• Problem:
Working from the entries that follow, retype each one without any alteration.

((

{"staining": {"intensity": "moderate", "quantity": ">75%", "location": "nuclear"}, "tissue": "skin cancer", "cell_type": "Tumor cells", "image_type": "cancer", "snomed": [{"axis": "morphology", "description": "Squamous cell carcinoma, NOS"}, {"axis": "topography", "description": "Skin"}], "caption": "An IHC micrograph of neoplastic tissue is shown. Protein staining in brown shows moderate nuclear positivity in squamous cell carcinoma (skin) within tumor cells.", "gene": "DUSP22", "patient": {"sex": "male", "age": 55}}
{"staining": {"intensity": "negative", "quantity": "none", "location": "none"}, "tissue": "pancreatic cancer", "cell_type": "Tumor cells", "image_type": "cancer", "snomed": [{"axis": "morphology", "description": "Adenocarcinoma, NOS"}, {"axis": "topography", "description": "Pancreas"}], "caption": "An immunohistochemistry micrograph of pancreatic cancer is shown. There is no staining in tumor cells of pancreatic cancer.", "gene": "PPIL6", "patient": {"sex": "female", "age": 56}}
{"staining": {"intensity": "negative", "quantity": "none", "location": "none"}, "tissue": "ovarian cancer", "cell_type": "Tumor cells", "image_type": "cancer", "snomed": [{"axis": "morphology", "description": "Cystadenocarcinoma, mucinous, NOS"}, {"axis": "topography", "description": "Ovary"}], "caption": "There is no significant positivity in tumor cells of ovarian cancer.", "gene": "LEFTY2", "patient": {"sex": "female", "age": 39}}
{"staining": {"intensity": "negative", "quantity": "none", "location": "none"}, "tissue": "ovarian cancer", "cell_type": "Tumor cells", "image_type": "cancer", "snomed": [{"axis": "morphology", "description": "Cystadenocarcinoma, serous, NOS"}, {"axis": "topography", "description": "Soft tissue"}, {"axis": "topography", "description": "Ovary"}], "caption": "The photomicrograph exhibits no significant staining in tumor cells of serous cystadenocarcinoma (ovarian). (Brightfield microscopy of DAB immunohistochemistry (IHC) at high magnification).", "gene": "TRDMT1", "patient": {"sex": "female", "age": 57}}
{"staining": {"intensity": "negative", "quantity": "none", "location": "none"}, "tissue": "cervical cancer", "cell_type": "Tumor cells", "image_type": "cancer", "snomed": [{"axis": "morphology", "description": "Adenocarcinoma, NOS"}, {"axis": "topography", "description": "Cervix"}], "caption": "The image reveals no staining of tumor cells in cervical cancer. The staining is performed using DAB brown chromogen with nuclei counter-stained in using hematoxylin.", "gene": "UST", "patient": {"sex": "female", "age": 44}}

))

• Answer below:
{"staining": {"intensity": "moderate", "quantity": ">75%", "location": "nuclear"}, "tissue": "skin cancer", "cell_type": "Tumor cells", "image_type": "cancer", "snomed": [{"axis": "morphology", "description": "Squamous cell carcinoma, NOS"}, {"axis": "topography", "description": "Skin"}], "caption": "An IHC micrograph of neoplastic tissue is shown. Protein staining in brown shows moderate nuclear positivity in squamous cell carcinoma (skin) within tumor cells.", "gene": "DUSP22", "patient": {"sex": "male", "age": 55}}
{"staining": {"intensity": "negative", "quantity": "none", "location": "none"}, "tissue": "pancreatic cancer", "cell_type": "Tumor cells", "image_type": "cancer", "snomed": [{"axis": "morphology", "description": "Adenocarcinoma, NOS"}, {"axis": "topography", "description": "Pancreas"}], "caption": "An immunohistochemistry micrograph of pancreatic cancer is shown. There is no staining in tumor cells of pancreatic cancer.", "gene": "PPIL6", "patient": {"sex": "female", "age": 56}}
{"staining": {"intensity": "negative", "quantity": "none", "location": "none"}, "tissue": "ovarian cancer", "cell_type": "Tumor cells", "image_type": "cancer", "snomed": [{"axis": "morphology", "description": "Cystadenocarcinoma, mucinous, NOS"}, {"axis": "topography", "description": "Ovary"}], "caption": "There is no significant positivity in tumor cells of ovarian cancer.", "gene": "LEFTY2", "patient": {"sex": "female", "age": 39}}
{"staining": {"intensity": "negative", "quantity": "none", "location": "none"}, "tissue": "ovarian cancer", "cell_type": "Tumor cells", "image_type": "cancer", "snomed": [{"axis": "morphology", "description": "Cystadenocarcinoma, serous, NOS"}, {"axis": "topography", "description": "Soft tissue"}, {"axis": "topography", "description": "Ovary"}], "caption": "The photomicrograph exhibits no significant staining in tumor cells of serous cystadenocarcinoma (ovarian). (Brightfield microscopy of DAB immunohistochemistry (IHC) at high magnification).", "gene": "TRDMT1", "patient": {"sex": "female", "age": 57}}
{"staining": {"intensity": "negative", "quantity": "none", "location": "none"}, "tissue": "cervical cancer", "cell_type": "Tumor cells", "image_type": "cancer", "snomed": [{"axis": "morphology", "description": "Adenocarcinoma, NOS"}, {"axis": "topography", "description": "Cervix"}], "caption": "The image reveals no staining of tumor cells in cervical cancer. The staining is performed using DAB brown chromogen with nuclei counter-stained in using hematoxylin.", "gene": "UST", "patient": {"sex": "female", "age": 44}}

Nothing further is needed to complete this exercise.